The Bury and Norwich Post on 23 April 1851 reported that:

"On Wednesday night the prisoner's father and step mother, brothers, sisters and Mr Payne came to see him. His aged father wept bitterly. The prisoner leapt up and said "cheer up old boy". His father said "George if you had taken my advice it would not have come to this." The prisoner replied "that's true but you don't know the temptations I have had". He then proceeded to divide various articles of clothing among members of the family. "Whereabouts in Lawshall churchyard did they bury her?" On being informed, he replied, "poor thing, I am sorry for her. I knew it was wrong to live on the terms we did". He wished the day of his death would come on Tuesday morning, The hour was fixed much earlier the usual in the hope of lessening the concourse of spectators, but early as it was, the eagerness for such a spectacles was shown by the arrival of people as early as 6 o' clock."

"The execution shall take place on the flat roof between the Infirmary on the south side and the entrance to the Porter's lodge. The new gallows had been prepared on a new principle by Mr Darkin of Bury and it was not brought out until 7 next morning and at 8-30 it was fixed without noise. As the fatal hour approached, the London and Nowton roads and the intervening fields were occupied in every part with a view of the awful scene. The crowd consisted almost entirely of the working class, the large proportion being females, many bringing children and infants with them, We scarcely noticed 50 persons of superior class and a rough calculation between 4000 to 5000 people were present."

"The behaviour of the crowd was mainly decorous, shortly after 9 o' clock the death bell was mournfully heard in the air and the fatal procession emerged from the condemned cell, the Chaplain in his surplice read the sentence from the burial service and the under Sheriff, Mr Gooding and Mr Sparke followed the criminal, assisted by the Governor. The operation of pinioning was performed by Calcraft, the rope was adjusted to a staple fixed in the beam and the cap was drawn on over the prisoner face, at the appointed signal of the Chaplain closing his book, the bolt was drawn and without a struggle the unhappy man was despatched to eternity. He was buried in the precincts of the gaol."

The hanging of George Carnt on 22 April 1851 was the last execution in Bury St Edmunds.

==Harrow Inn==
It is not possible to provide a complete list of all the publicans (and residents) of the Harrow Inn or the verified dates when they took over or left the public house. However, with reference to the Official Census, White's Directory, Post Office Directory and other sources the following list is provided:

| Year(s) | Publicans (and residents) |
|---|---|
| 1844 | Thos Ashfield |
| 1851 | William Payne |
| 1855–61 | Thomas Frost |
| 1865–69 | George Ford |

| Year(s) | Publicans (and residents) |
|---|---|
| 1871–92 | Margaret Price |
| 1900–01 | George Steward |
| 1911–22 | Susannah Steward (Mrs George Steward) |
| 1971 | Jim Mapston |

The Bury Free Press on 5 September 1891 reported that the Harrow Inn was offered for sale on Wednesday evening together with a lucrative baking business. It had been owned by Messrs Biddell and passed into the hands of Messrs Mauldon of Sudbury for £760. The public house would survive another 80 years before finally closing its doors in 1971.

==Listed buildings==
English Heritage lists one Grade II Listed building within the hamlet of Harrow Green:

- The Ryes – An eighteenth-century timber framed and plastered house with a thatched roof, one central chimney stack and one stack at the west end.

NB: The above property details represent the name and address that was used at the time that the building was listed. In some instances the name of the building may have changed over the intervening years.

--------

WORK REQUEST 1: Print the part of the Harrow Green text starting with "The Bury Free" and going on through "doors in 1971.".
WORK REQUEST 2: According to the Harrow Green text, for what price did the Harrow Inn pass into the hands of Messrs Mauldon of Sudbury?
The entries have no connection to the Harrow Green text.

[Records from a dataset]
--------

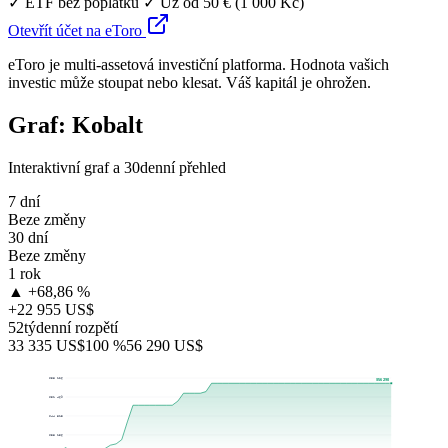
✓ ETF bez poplatků
✓ Už od 50 € (1 000 Kč)
Otevřít účet na eToro
eToro je multi-assetová investiční platforma. Hodnota vašich
investic může stoupat nebo klesat. Váš kapitál je ohrožen.
Graf: Kobalt
Interaktivní graf a 30denní přehled
7 dní
Beze změny
30 dní
Beze změny
1 rok
▲ +68,86 %
+22 955 US$
52týdenní rozpětí
33 335 US$
100 %
56 290 US$
$58 126
$56 290
$51 469
$44 813
$38 156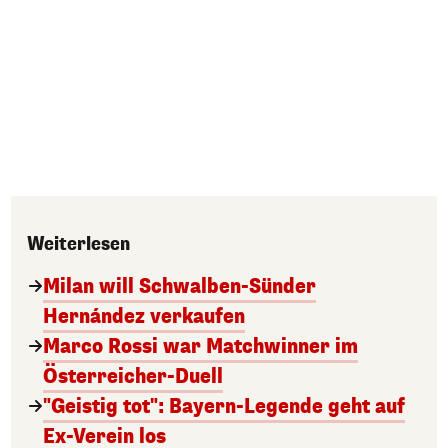
Weiterlesen
Milan will Schwalben-Sünder
Hernández verkaufen
Marco Rossi war Matchwinner im
Österreicher-Duell
"Geistig tot": Bayern-Legende geht auf
Ex-Verein los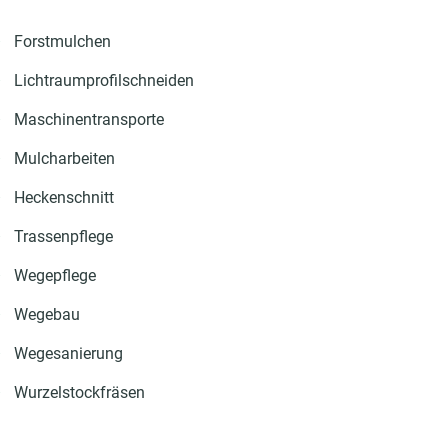
Forstmulchen
Lichtraumprofilschneiden
Maschinentransporte
Mulcharbeiten
Heckenschnitt
Trassenpflege
Wegepflege
Wegebau
Wegesanierung
Wurzelstockfräsen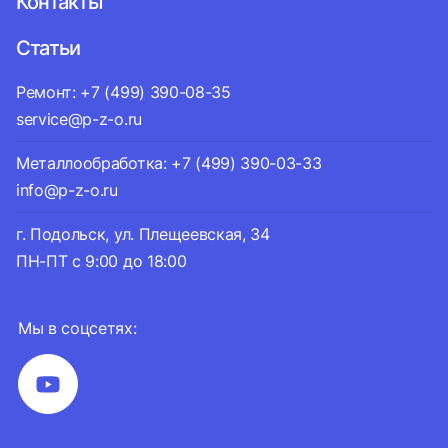
Контакты
Статьи
Ремонт: +7 (499) 390-08-35
service@p-z-o.ru
Металлообработка: +7 (499) 390-03-33
info@p-z-o.ru
г. Подольск, ул. Плещеевская, 34
ПН-ПТ с 9:00 до 18:00
Мы в соцсетях: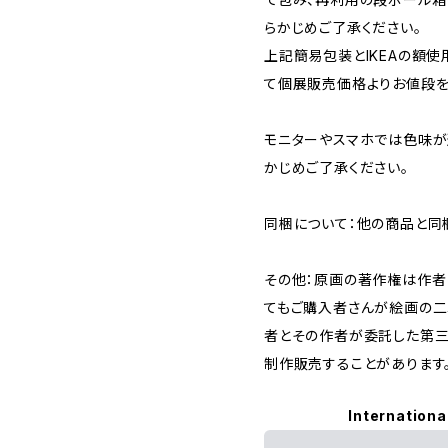
らかじめご了承ください。
上記簡易包装とIKEAの額使
て個展販売価格よりお値段を
モニターやスマホでは色味が
かじめご了承ください。
同梱について：他の商品と同
その他：原画の著作権は作者
てもご購入者さんが絵画の二
者とその作者が委託した第三
制作販売することがあります
Internationa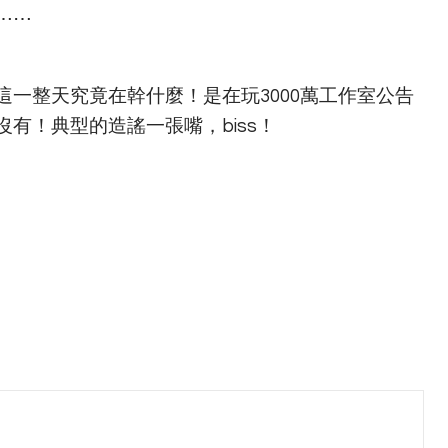
⋯⋯
一整天究竟在幹什麼！是在玩3000萬工作室公告
有！典型的造謠一張嘴，biss！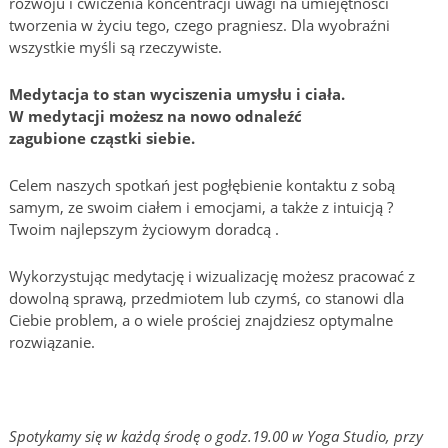
rozwoju i ćwiczenia koncentracji uwagi na umiejętności
tworzenia w życiu tego, czego pragniesz. Dla wyobraźni
wszystkie myśli są rzeczywiste.
Medytacja to stan wyciszenia umysłu i ciała.
W medytacji możesz na nowo odnaleźć
zagubione cząstki siebie.
Celem naszych spotkań jest pogłębienie kontaktu z sobą
samym, ze swoim ciałem i emocjami, a także z intuicją ?
Twoim najlepszym życiowym doradcą .
Wykorzystując medytację i wizualizację możesz pracować z
dowolną sprawą, przedmiotem lub czymś, co stanowi dla
Ciebie problem, a o wiele prościej znajdziesz optymalne
rozwiązanie.
Spotykamy się w każdą środę o godz.19.00 w Yoga Studio, przy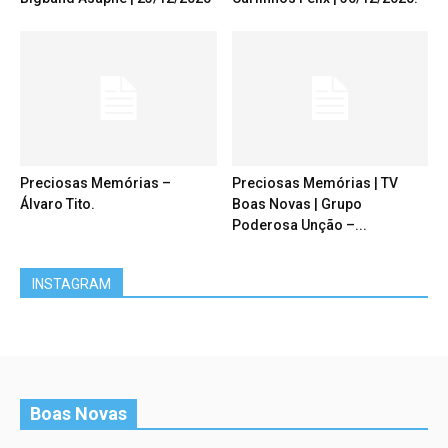
Preciosas Memórias –
Preciosas Memórias | TV
Álvaro Tito.
Boas Novas | Grupo
Poderosa Unção –...
INSTAGRAM
Boas Novas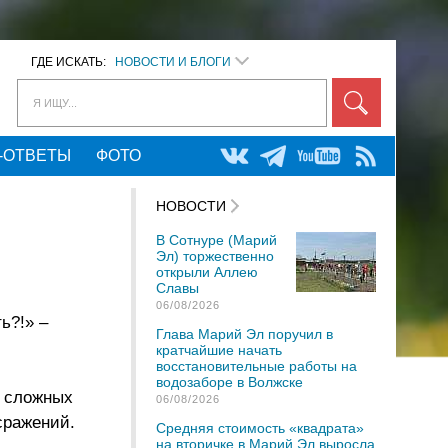
ГДЕ ИСКАТЬ:
НОВОСТИ И БЛОГИ
Я ИЩУ...
-ОТВЕТЫ
ФОТО
НОВОСТИ
В Сотнуре (Марий
Эл) торжественно
открыли Аллею
Славы
06/08/2026
ь?!» –
Глава Марий Эл поручил в
кратчайшие начать
восстановительные работы на
водозаборе в Волжске
з сложных
06/08/2026
сражений.
Средняя стоимость «квадрата»
на вторичке в Марий Эл выросла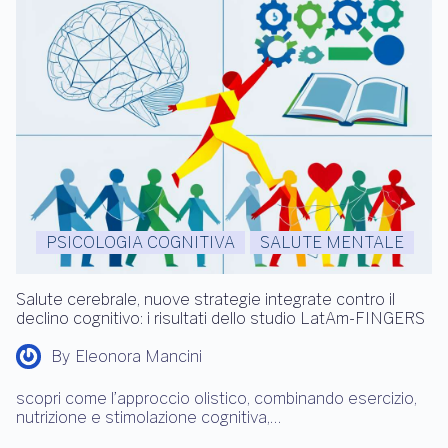
PSICOLOGIA COGNITIVA
SALUTE MENTALE
Salute cerebrale, nuove strategie integrate contro il
declino cognitivo: i risultati dello studio LatAm-FINGERS
By
Eleonora Mancini
scopri come l’approccio olistico, combinando esercizio,
nutrizione e stimolazione cognitiva,…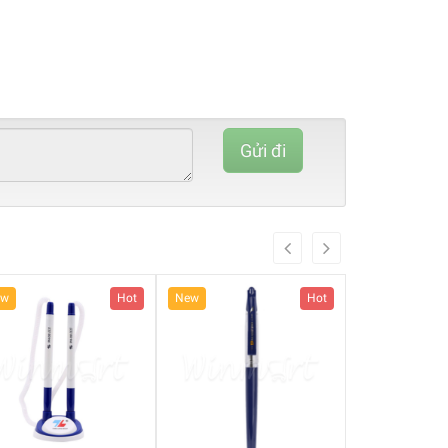
80%
Complete
Gửi đi
(danger)
ew
Hot
New
Hot
New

--------

SOLUTION 1:
The Bury Free Press on 5 September 1891 reported that the Harrow Inn was offered for sale on Wednesday evening together with a lucrative baking business. It had been owned by Messrs Biddell and passed into the hands of Messrs Mauldon of Sudbury for £760. The public house would survive another 80 years before finally closing its doors in 1971.

SOLUTION 2: £760